Kraken TCGA microbial-detection pipeline

The SevenBridges CGC interface enabled rapid development of the bioinformatic pipeline for this project while ensuring its future reproducibility⁵¹. Bioinformatic tools were either loaded directly from the CGC platform (e.g. samtools, BWA) or uploaded and run as separate Docker containers (e.g. QIIME, Kraken) in order to create customized ‘app’ workflows. These ‘app’ workflows take sample BAM files as inputs and labeled which DNA or RNA reads within each sample were “microbial”. These ‘app’ workflows can be publicly shared for reproducibility purposes, as needed. The computational analyses themselves were hosted on Amazon Web Services (AWS; https://aws.amazon.com/) through the CGC interface and most often used AWS’s “x1.16” EC2 compute instance, comprised of the following specifications: 64 vCPU, 174.5 ECU, 976 GB of Memory, and 1920 GB of Instance Storage. The computational wall-time was approximately 6-months using these specifications.

Sequencing reads that did not align to known human reference genomes (based on mapping information in the raw BAM files) were mapped against all known bacterial, archaeal, and viral microbial genomes using the ultrafast Kraken algorithm²³. A total of 71,782 microbial genomes were downloaded using RepoPhlan (https://bitbucket.org/nsegata/repophlan) on 14 June 2016, of which 5,503 were viral and 66,279 were bacterial or archaeal. Based on prior literature, bacterial and archaeal genomes were filtered for quality scores of 0.8 or better⁵⁸, which left 54,471 of them for subsequent analysis, or a total of 59,974 microbial genomes.

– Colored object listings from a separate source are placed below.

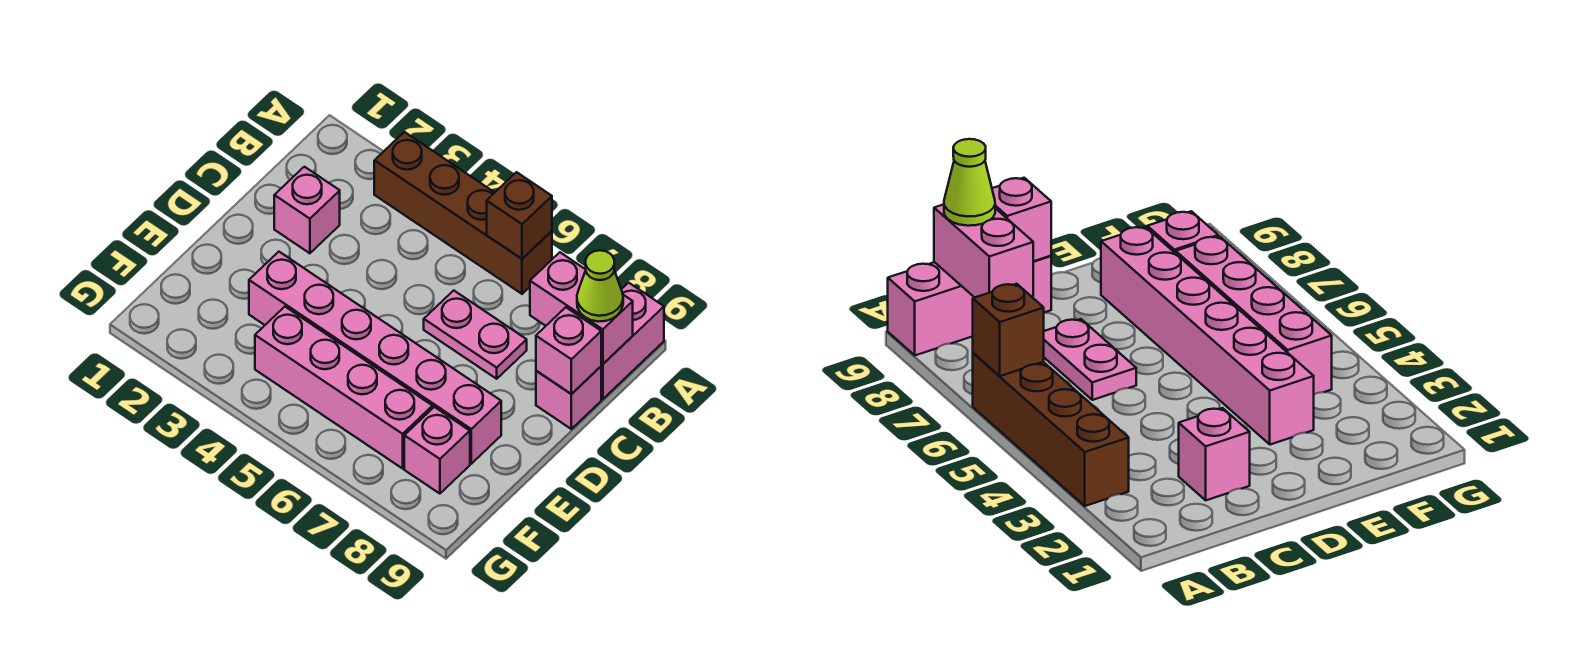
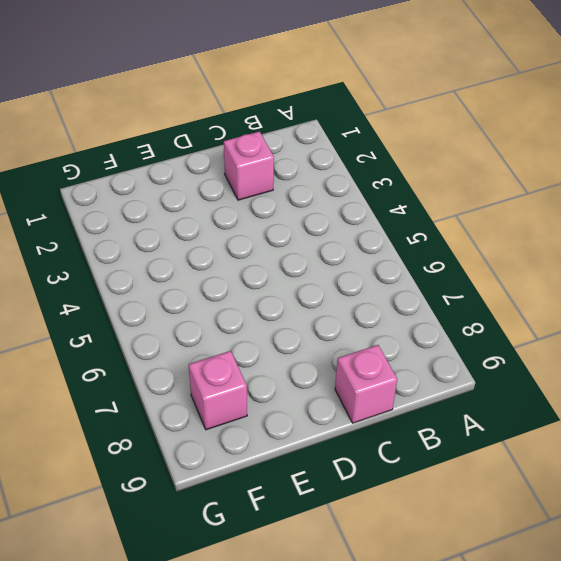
none -> brown 1x4 brick [374,132,552,294]
none -> pink 1x2 brick [601,283,664,399]
none -> pink 1x2 plate [424,290,527,379]

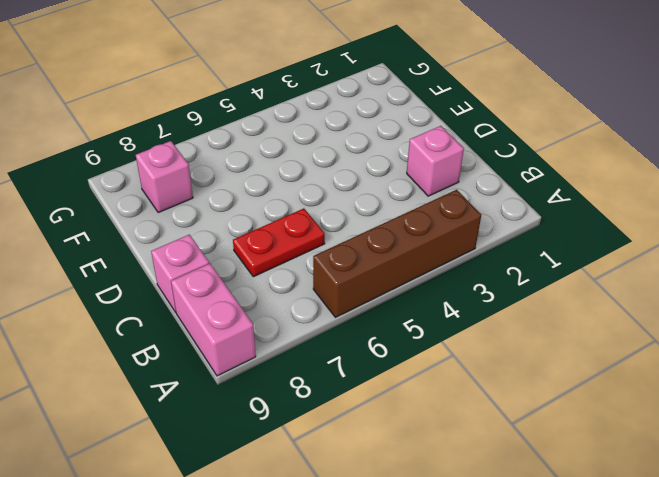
red 1x2 plate [233,208,325,277] -> pink 1x2 plate [424,290,527,379]
none -> pink 1x6 brick [249,252,501,464]
none -> pink 1x4 brick [255,307,433,468]
none -> brown 1x1 brick [487,172,552,259]

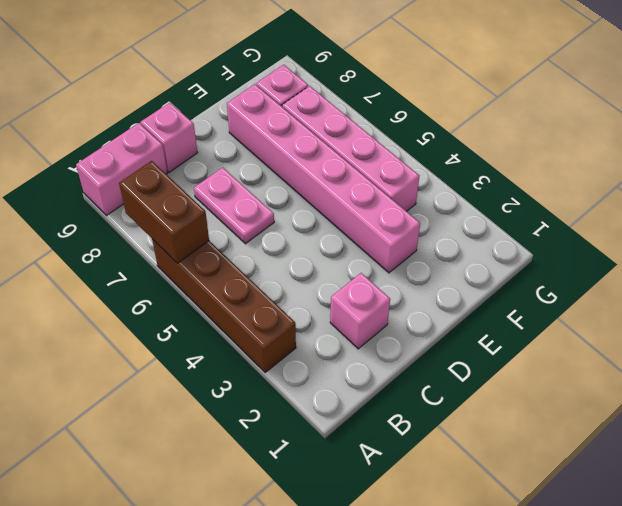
brown 1x2 brick [119,161,209,263] -> brown 1x1 brick [487,172,552,259]
none -> pink 1x2 brick [530,252,633,364]
none -> pink 1x1 brick [536,307,601,394]
none -> lime 1x1 cone [577,250,623,322]

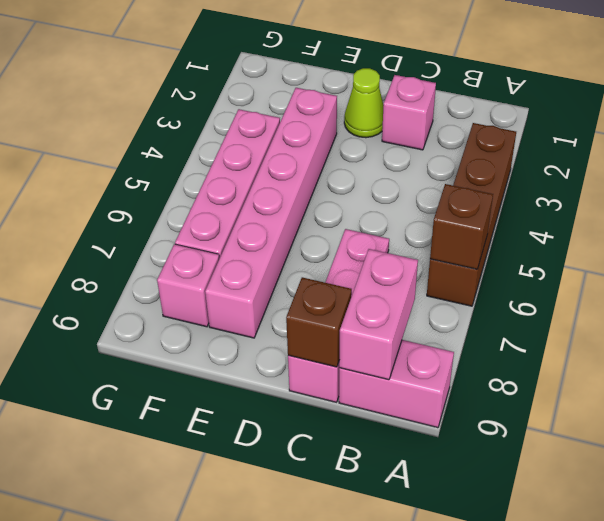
brown 1x1 brick [286,277,352,367] -> pink 1x1 brick [536,307,601,394]
lime 1x1 cone [344,68,384,138] -> lime 1x1 cone moved to [577,250,623,322]

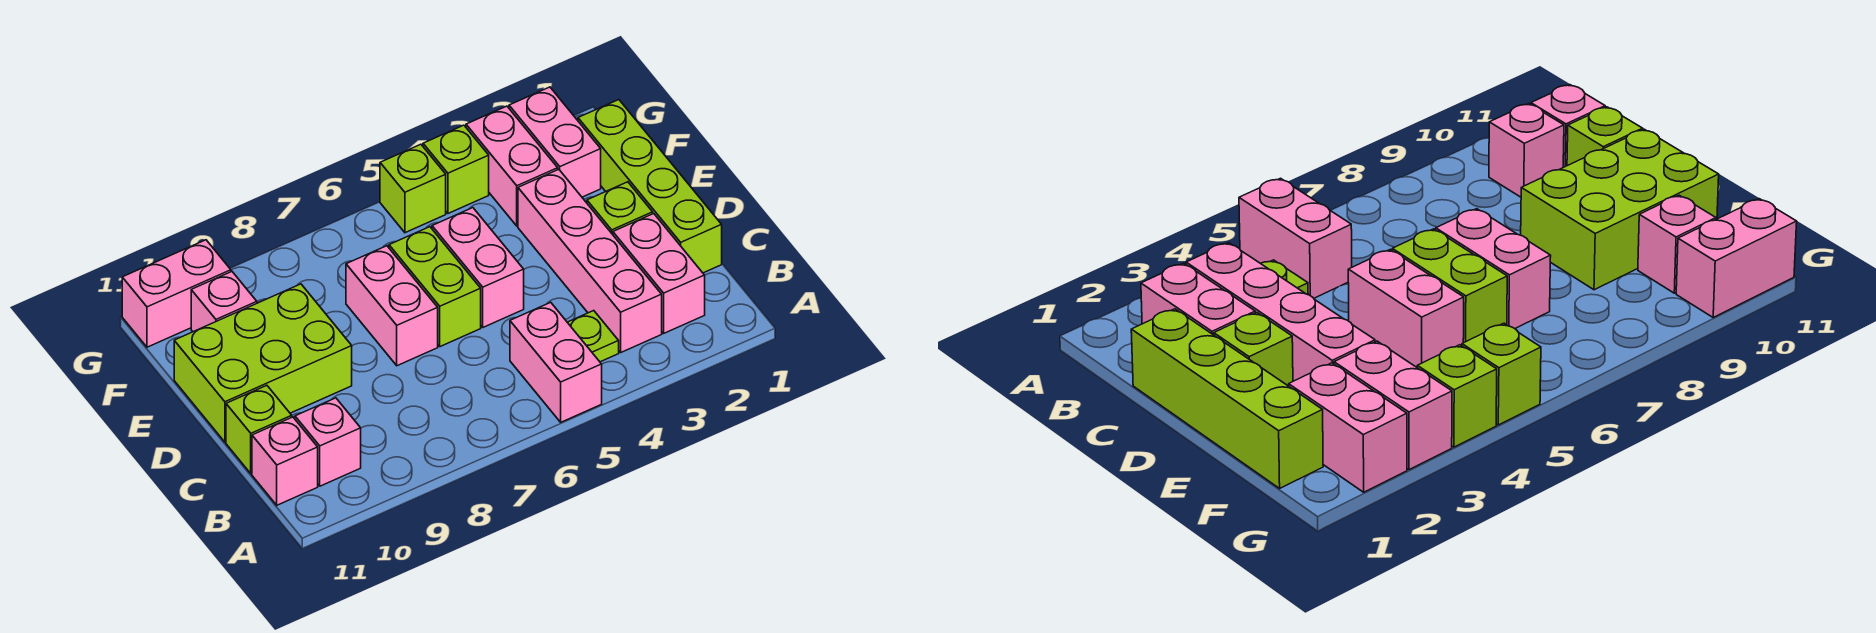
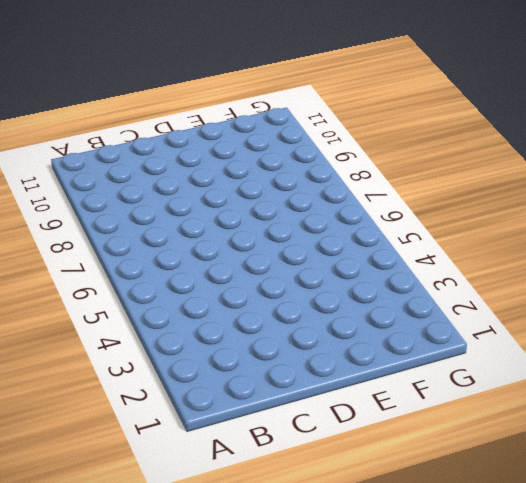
none -> pink 1x2 brick [510,302,602,422]
none -> pink 1x2 brick [613,214,705,333]
none -> pink 1x4 brick [518,169,662,352]

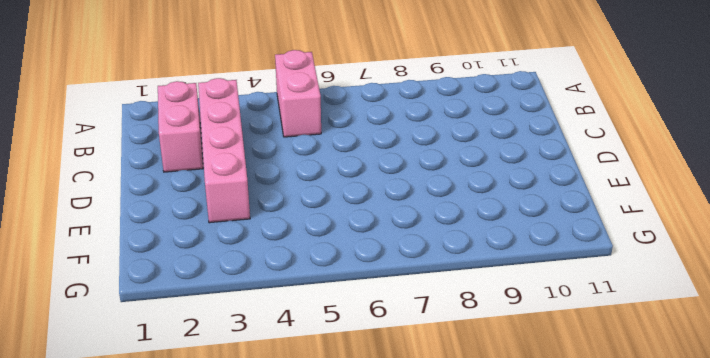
none -> lime 1x1 plate [567,311,619,362]
none -> pink 1x1 brick [295,398,361,486]
none -> pink 1x1 brick [252,417,318,505]

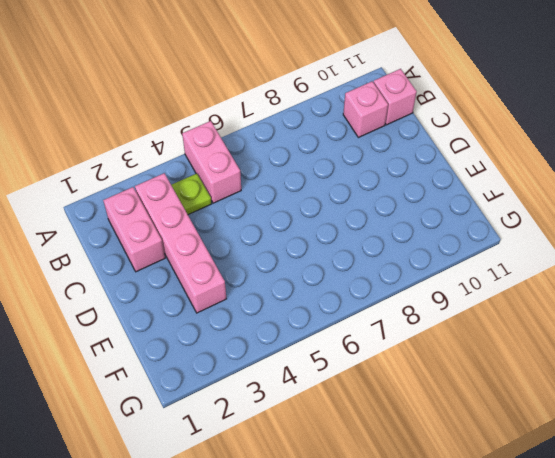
none -> lime 1x4 brick [578,100,722,273]
none -> lime 1x1 brick [226,385,292,474]
none -> lime 1x1 brick [587,182,653,234]

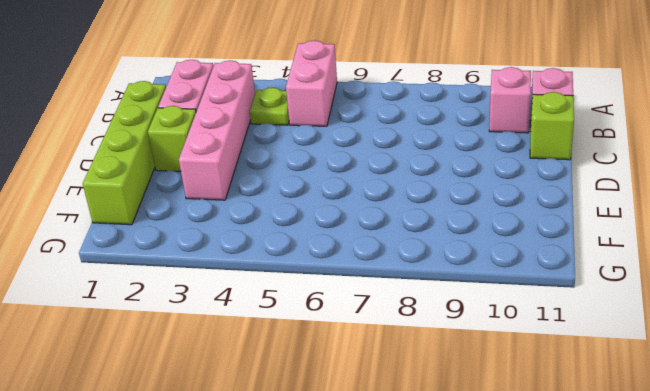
none -> pink 1x2 brick [432,208,524,327]
none -> lime 1x2 brick [389,227,481,347]
none -> pink 1x2 brick [346,246,438,366]

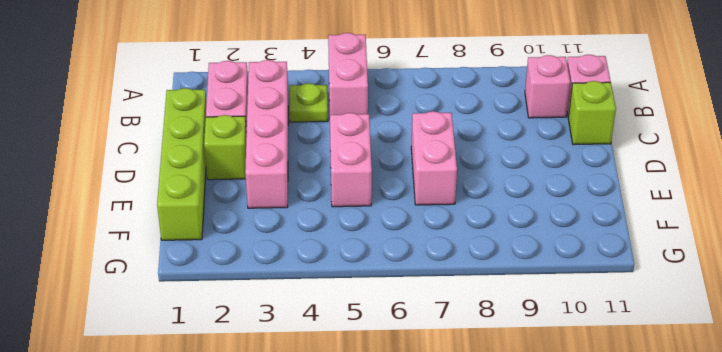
none -> lime 1x2 brick [389,227,481,347]
none -> lime 2x3 brick [174,284,352,442]
none -> pink 1x2 brick [509,87,601,197]

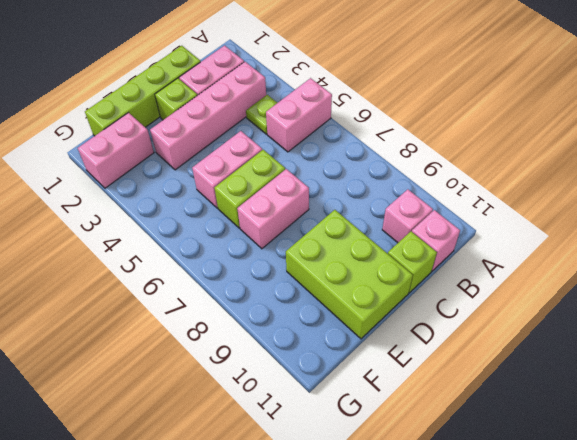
none -> pink 1x2 brick [466,106,558,226]
none -> pink 1x1 brick [191,272,257,332]
none -> lime 1x1 brick [423,125,489,213]

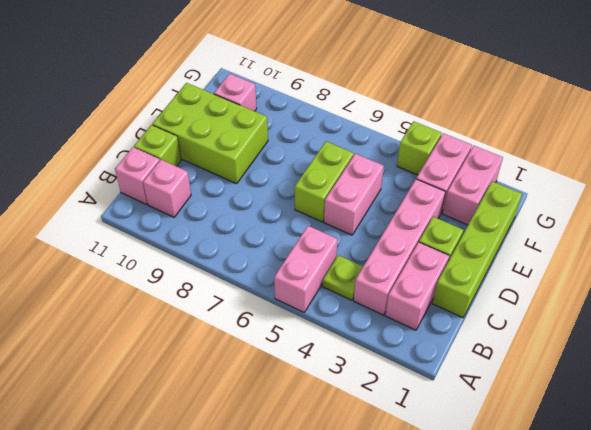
none -> pink 1x2 brick [346,246,438,366]
none -> lime 1x1 brick [380,144,446,233]
none -> pink 1x2 brick [122,240,231,347]

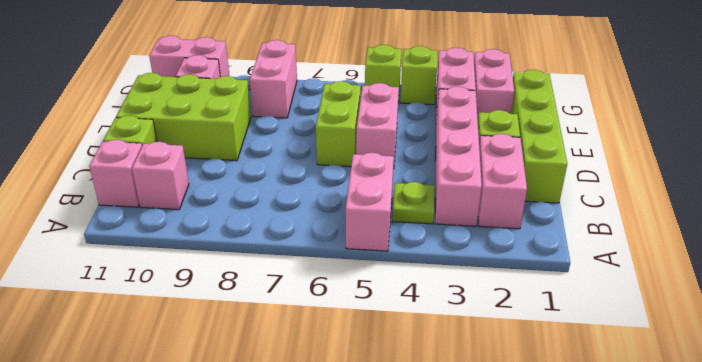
pink 1x2 brick [250,40,297,118] -> pink 1x2 brick moved to [346,246,438,366]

As previously described in detail²³, the Kraken algorithm breaks each sequencing read into k-mers (we used default 31-mers) and exactly matches each k-mer against a database of microbial k-mers, which was built from the 59,974 microbial genomes described above prior to running the algorithm. The set of exact k-mer matches for a given read, in turn, provides a putative taxonomy assignment of the lowest common ancestor for that read, most accurately to the genus level, to which we summarized our data. The matching and classification operations are orders of magnitude faster than performing direct genome alignments. As a safeguard against false positives and to properly benchmark our pipeline, we took four cancer types (COAD, CESC, OV, LUAD) and aligned the reads Kraken classified as “microbial” to the 59,974 microbial genomes using BWA⁵⁰, which is computationally more expensive but yields a result with higher specificity and taxonomic resolution (i.e. to species and strain level). The four cancer types that were directly aligned included CESC as a putative positive viral control (i.e. HPV), STAD as a putative positive bacterial control (i.e. H. pylori), and two others (LUAD, OV) based on microbial signatures in the literature and/or available mass-spectrometry proteomic information (to look for microbial proteins; data not shown)^5,24,59–61. We found that 98.91% of reads classified to genus level or lower by Kraken (on which our main findings are based) also aligned with BWA to the microbial database (bacteria, archaea, viruses; see Table S3), or a false positive rate of 1.09%, suggesting that the genus-level, Kraken-labeled, pan-cancer microbial reads were sufficiently usable for further analyses.